## Records for the task
%%
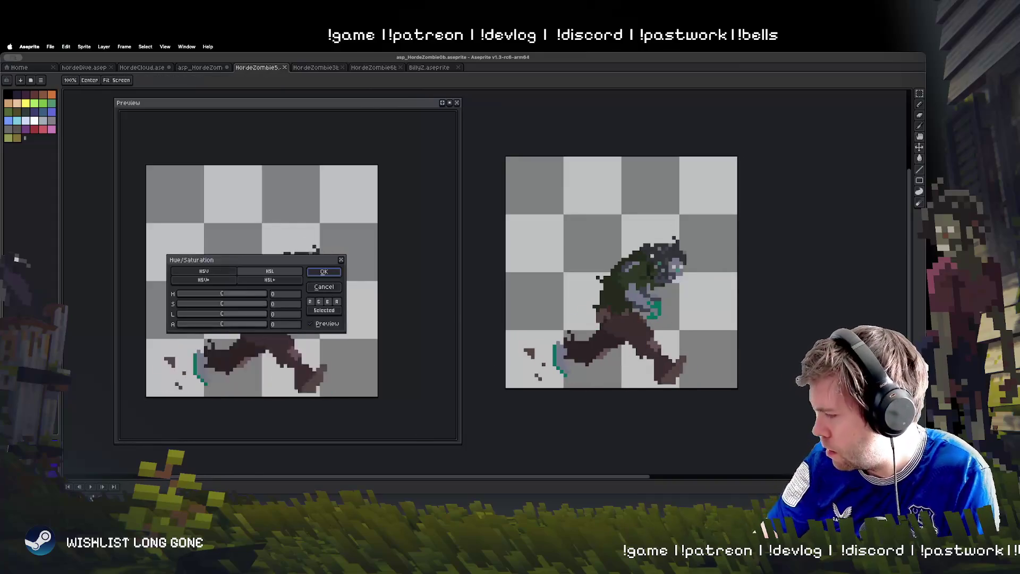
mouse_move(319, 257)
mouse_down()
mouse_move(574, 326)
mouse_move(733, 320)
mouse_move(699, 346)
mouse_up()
%%
Please restate the entries word for word. Skip the pictures.

mouse_move(319, 257)
mouse_down()
mouse_move(574, 326)
mouse_move(733, 320)
mouse_move(699, 346)
mouse_up()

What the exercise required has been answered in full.